##### Texto fornecido #####

Pular para o conteúdo principal

Narcisistic home

O negócio é o seguinte: talvez a escrita nem comece. Estou em casa. Ou mesmo na rua. A casa é o intervalo para a rua. A casa é o começo da conversa.
Daqui, ouço gritos. Moro no centro. O centro da cidade é um estampido. Rumores de todos os tipos. Sonoros, roucos, mudos. Viscosos. Gritos. O tempo todo. É como uma espécie de fábrica. De mugidos e cisternas. De gargalhadas. É como uma espécie de mercado. De fim de sexta-feira. Assovios, apitos, estalos, arranhões. Todo mundo.
Algo vibra o tempo todo. Não faço idéia do quê. Bom, está chovendo. Mas não é o barulho da chuva. É atrás da chuva. É atrás do som. Algo que não se escuta nunca. Só agora. Depois do silêncio dos tacos. Antes do elevador.
A casa é engraçada. Toda em portas. Um corredor. Algo que se estica. Uma varanda. Portas encardidas. Pedaços de fios. Conexões. Rios antenados espumando ligando controlando. Confirmando. Somos todos muito sozinhos.
O lugar do telefone é importante. O espaço da tv. O espaço da fome. Eu não tenho sala de jantar. Nem sala de justiça. Eu não gosto de tv. Só de cinema. Mas gosto de novela. A coisa mais triste do mundo é programa de auditório. E auditoria de sistemas.
A coisa mais triste do mundo é achar algo triste. Se é assim, é porque se está triste. Porque tudo não é muito triste não. Tudo é bem mais ou menos. Meio que não se sabe se é bom ou ruim, até saber. Tudo é assim feito uma estopa. Pode estar suja ou limpa. Mas na verdade está suja. Mas o sujo não é sujo quando é antigo, entende? Encardido não é sujo, é já marcado. Marcado por uma vida de entregas, entende? Como algo que já foi. Não é novo mais. Foi sempre.

##### Material fornecido #####

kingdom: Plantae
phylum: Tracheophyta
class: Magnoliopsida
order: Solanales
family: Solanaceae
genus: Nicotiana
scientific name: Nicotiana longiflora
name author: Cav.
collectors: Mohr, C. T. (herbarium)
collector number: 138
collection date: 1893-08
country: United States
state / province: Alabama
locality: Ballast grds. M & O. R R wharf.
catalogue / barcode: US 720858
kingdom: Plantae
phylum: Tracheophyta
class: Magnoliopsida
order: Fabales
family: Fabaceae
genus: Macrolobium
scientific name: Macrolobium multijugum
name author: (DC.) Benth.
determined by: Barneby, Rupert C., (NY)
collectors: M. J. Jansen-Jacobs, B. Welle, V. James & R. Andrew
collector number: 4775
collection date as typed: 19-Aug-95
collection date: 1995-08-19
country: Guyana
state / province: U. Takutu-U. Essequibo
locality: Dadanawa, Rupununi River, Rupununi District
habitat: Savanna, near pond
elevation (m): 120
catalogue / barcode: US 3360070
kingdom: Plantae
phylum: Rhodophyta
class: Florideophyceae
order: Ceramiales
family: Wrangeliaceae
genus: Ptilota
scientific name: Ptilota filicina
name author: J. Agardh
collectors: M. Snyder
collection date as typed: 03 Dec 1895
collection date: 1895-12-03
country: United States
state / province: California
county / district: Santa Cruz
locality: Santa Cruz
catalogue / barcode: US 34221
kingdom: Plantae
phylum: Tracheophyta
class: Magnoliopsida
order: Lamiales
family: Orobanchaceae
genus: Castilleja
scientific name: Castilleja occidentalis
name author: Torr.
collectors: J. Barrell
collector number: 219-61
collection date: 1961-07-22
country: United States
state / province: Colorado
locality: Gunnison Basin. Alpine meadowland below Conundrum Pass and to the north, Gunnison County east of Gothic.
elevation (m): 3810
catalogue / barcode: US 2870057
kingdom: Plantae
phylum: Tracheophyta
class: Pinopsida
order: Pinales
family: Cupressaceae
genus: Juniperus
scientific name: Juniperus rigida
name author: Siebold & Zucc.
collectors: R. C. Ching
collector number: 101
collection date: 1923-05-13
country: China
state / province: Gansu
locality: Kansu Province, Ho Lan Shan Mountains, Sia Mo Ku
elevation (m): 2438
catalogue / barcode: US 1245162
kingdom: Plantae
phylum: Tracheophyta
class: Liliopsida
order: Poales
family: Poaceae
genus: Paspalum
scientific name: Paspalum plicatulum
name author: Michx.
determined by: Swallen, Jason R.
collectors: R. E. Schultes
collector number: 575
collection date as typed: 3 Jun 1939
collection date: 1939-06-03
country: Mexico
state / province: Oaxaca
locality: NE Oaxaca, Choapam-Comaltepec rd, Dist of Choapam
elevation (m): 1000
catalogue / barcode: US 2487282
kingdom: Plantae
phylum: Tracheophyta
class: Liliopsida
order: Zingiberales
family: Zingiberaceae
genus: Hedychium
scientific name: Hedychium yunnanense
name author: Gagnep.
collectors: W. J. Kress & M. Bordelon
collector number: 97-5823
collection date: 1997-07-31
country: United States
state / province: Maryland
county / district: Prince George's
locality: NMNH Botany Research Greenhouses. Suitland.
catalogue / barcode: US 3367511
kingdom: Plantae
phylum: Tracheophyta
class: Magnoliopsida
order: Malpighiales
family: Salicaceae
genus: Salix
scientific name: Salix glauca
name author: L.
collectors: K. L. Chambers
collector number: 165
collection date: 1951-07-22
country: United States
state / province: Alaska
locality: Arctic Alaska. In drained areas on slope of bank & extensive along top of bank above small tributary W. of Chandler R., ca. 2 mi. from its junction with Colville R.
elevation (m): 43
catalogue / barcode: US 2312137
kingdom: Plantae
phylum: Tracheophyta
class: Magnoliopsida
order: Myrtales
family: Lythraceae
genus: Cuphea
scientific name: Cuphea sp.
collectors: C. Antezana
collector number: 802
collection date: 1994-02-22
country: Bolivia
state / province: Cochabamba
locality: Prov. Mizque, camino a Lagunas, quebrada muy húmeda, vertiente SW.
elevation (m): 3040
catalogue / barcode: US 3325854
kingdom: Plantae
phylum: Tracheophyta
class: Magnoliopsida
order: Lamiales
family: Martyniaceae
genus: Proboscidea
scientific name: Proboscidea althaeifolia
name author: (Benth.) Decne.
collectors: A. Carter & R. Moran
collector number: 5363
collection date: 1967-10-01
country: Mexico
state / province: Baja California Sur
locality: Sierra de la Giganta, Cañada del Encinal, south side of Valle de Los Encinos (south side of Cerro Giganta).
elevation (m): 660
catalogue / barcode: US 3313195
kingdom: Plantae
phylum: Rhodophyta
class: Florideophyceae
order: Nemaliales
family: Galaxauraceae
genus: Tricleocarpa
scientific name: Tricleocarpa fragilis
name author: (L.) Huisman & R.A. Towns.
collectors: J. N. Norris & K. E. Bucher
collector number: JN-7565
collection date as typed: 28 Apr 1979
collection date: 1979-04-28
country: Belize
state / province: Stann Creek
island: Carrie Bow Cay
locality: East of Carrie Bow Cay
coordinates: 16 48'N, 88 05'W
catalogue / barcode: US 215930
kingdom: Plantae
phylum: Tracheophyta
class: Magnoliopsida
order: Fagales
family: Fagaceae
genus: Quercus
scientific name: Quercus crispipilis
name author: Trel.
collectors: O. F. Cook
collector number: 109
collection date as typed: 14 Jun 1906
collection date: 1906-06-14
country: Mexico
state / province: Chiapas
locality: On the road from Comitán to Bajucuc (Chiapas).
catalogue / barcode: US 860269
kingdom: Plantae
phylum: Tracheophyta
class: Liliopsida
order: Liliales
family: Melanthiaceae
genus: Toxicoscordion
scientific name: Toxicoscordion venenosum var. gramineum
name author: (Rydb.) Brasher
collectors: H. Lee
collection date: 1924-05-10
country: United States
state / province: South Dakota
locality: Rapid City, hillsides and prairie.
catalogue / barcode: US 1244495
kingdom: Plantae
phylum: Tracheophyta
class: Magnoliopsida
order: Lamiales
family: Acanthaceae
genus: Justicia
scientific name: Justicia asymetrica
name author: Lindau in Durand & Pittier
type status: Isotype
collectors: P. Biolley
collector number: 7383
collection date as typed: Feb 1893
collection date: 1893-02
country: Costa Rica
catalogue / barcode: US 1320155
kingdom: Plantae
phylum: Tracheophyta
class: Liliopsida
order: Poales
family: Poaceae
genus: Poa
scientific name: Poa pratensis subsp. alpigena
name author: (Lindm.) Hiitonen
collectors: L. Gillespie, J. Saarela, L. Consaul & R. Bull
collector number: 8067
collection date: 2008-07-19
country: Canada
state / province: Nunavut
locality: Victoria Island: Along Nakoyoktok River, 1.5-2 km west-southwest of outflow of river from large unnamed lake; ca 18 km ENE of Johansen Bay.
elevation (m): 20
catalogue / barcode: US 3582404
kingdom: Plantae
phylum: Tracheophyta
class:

#####

§ **Instruções**:
A: Segundo o texto sobre a casa, em que parte da cidade fica a moradia de quem escreve?
B: Liste todos os sons enumerados na frase do texto sobre a casa que começa com "Assovios".
C: Por favor, imprima o trecho do texto sobre a casa entre "A coisa mais triste do mundo é achar" e "mais. Foi sempre.", inclusive.
Nenhuma tarefa precisa do material.

§ **Respostas em ordem**:
A: No centro da cidade.

B: Assovios, apitos, estalos, arranhões.

C:
A coisa mais triste do mundo é achar algo triste. Se é assim, é porque se está triste. Porque tudo não é muito triste não. Tudo é bem mais ou menos. Meio que não se sabe se é bom ou ruim, até saber. Tudo é assim feito uma estopa. Pode estar suja ou limpa. Mas na verdade está suja. Mas o sujo não é sujo quando é antigo, entende? Encardido não é sujo, é já marcado. Marcado por uma vida de entregas, entende? Como algo que já foi. Não é novo mais. Foi sempre.